Some of the folks who have had the toughest time are our seniors who live in nursing homes. There are 169 nursing homes in New York City. They're largely for-profit enterprises. Today I want to talk about a four-part plan to address the needs of our seniors, particularly our seniors in nursing homes.
First, all roads lead to testing. Starting next week we will offer the diagnostic tests to every nursing home in New York City. This will be for onsite testing in the nursing homes. As many test kits as the nursing home needs, all 169 of them, and whatever amount of tests they need, whatever amount of lab capacity they need, we will find it for them. If every nursing home does this consistently, we believe it will take us up to a need of about 3,000 tests a day. We don't control them. There's a few that are in the domain of our public health system, but the vast majority are private nonprofit that we don't control, we don't regulate, but we're offering this to all for free. We'll ramp it up immediately, and then continue as long as it takes. If this needs to go on for months and months, we will continue for months and months.
Second part, we're going to provide more staff. When you start doing more and more testing, you will find more people who test positive, and that will include some of the good, valiant people who work in our nursing homes. Anyone who tests positive who works in a nursing home has to stay away for 14 days. You're going to have staffing shortages. The city of New York is committed to filling those gaps, to making sure there's enough personnel for every nursing home. We've been sending additional personnel already to nursing homes. We put in place almost 250 additional staff in nursing homes citywide, nurses, nurses aides, other staff. We will continue to fulfill the requests from every nursing home. By the end of next week, every outstanding staffing requests from every nursing home in New York City will be fulfilled by the city of New York.

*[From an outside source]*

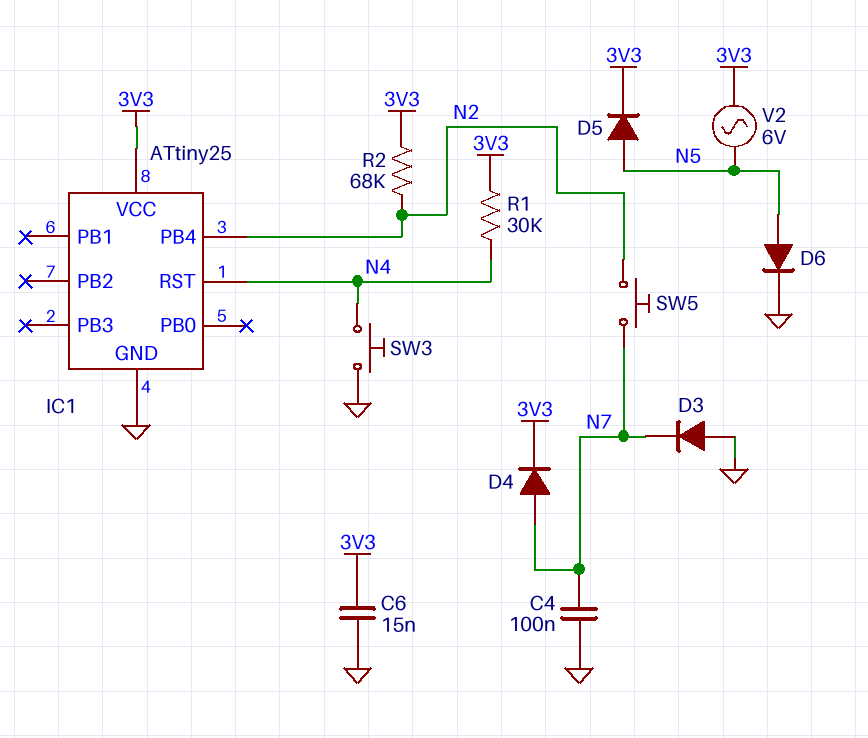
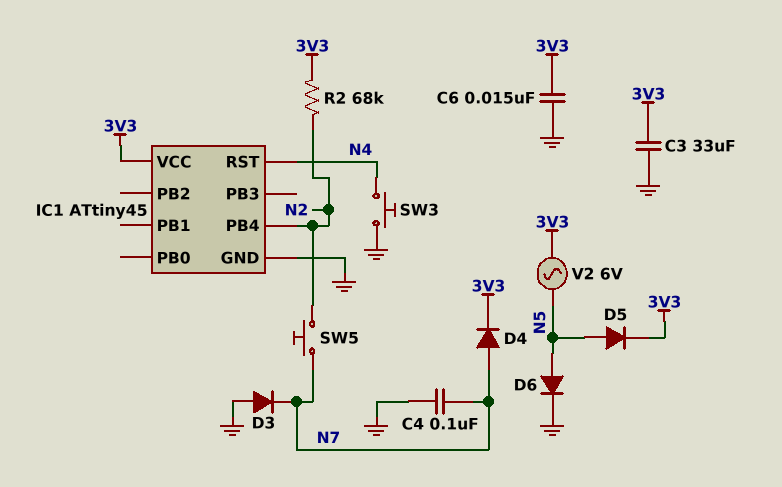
C3: none -> 33uF (3V3, GND)
IC1: ATtiny25 -> ATtiny45
R1: 30k (3V3, N4) -> none

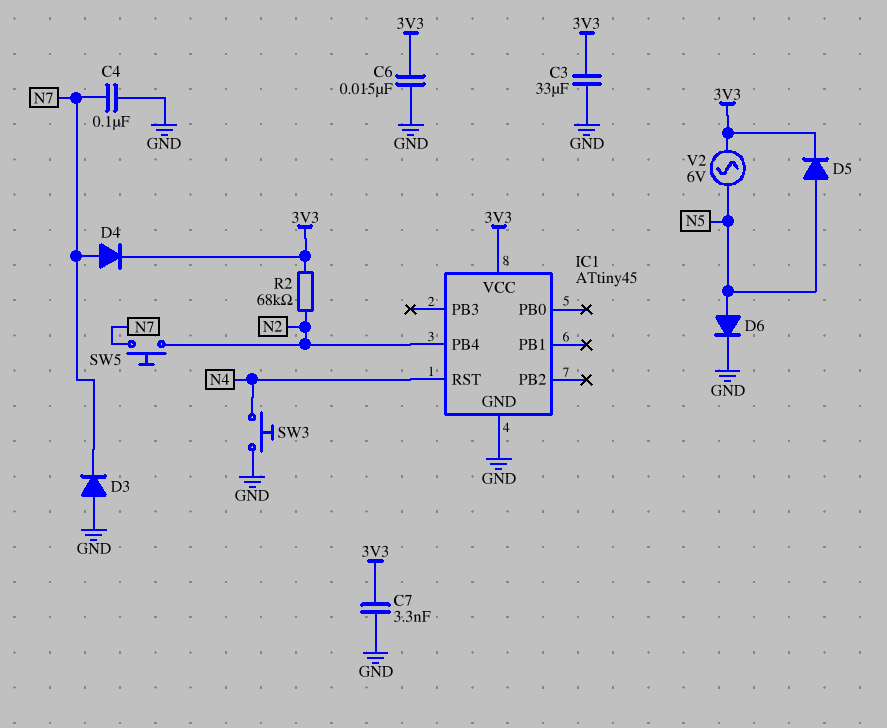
C7: none -> 3.3nF (3V3, GND)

Part three, outbreak response team. Wherever we see an outbreak, even if itís as localized as happening in a single nursing home, we want to act immediately. So, we have 10 outbreak response teams ready, teams of minimum three people led by our Health Department. Each team has an epidemiologist as the lead individual in the team, but they'll bring in additional experts in infection control, mental health, whatever it takes to assist that nursing home to address what they're facing and fix it and move forward. This is for nursing homes and it's also for other congregate settings that serve our seniors, like assisted living facilities.
And then part four is looking ahead to the future. I think we need to think about a time where more and more of the care given to our seniors is given to them at home. We got to make that the norm more and more. We got to think about why so many people ended up in a nursing home, including a lot of seniors who didn't want to be there. There may be a better way, not only in terms of what the senior wants and what's right for them emotionally and what their aspirations are, but literally for health care for that senior and for everyone. Having folks at home is in many ways not only a better quality of life, but it's a better place to care for someone done right. It's a better place to make sure that people have the support they need, and, if people are living at home, there's much less chance of being exposed to a disease that's spreading. What would it take to reprogram our city towards being much more focused on helping our seniors to stay home and have all the support they need? It's not something I can tell you we can do today, but it will be part of our recovery planning. We're not just going to bring this city back, we're going to bring it back stronger, better, and fairer. We're going to look at how to maximize home-based care rather than nursing home care so we can support our seniors better.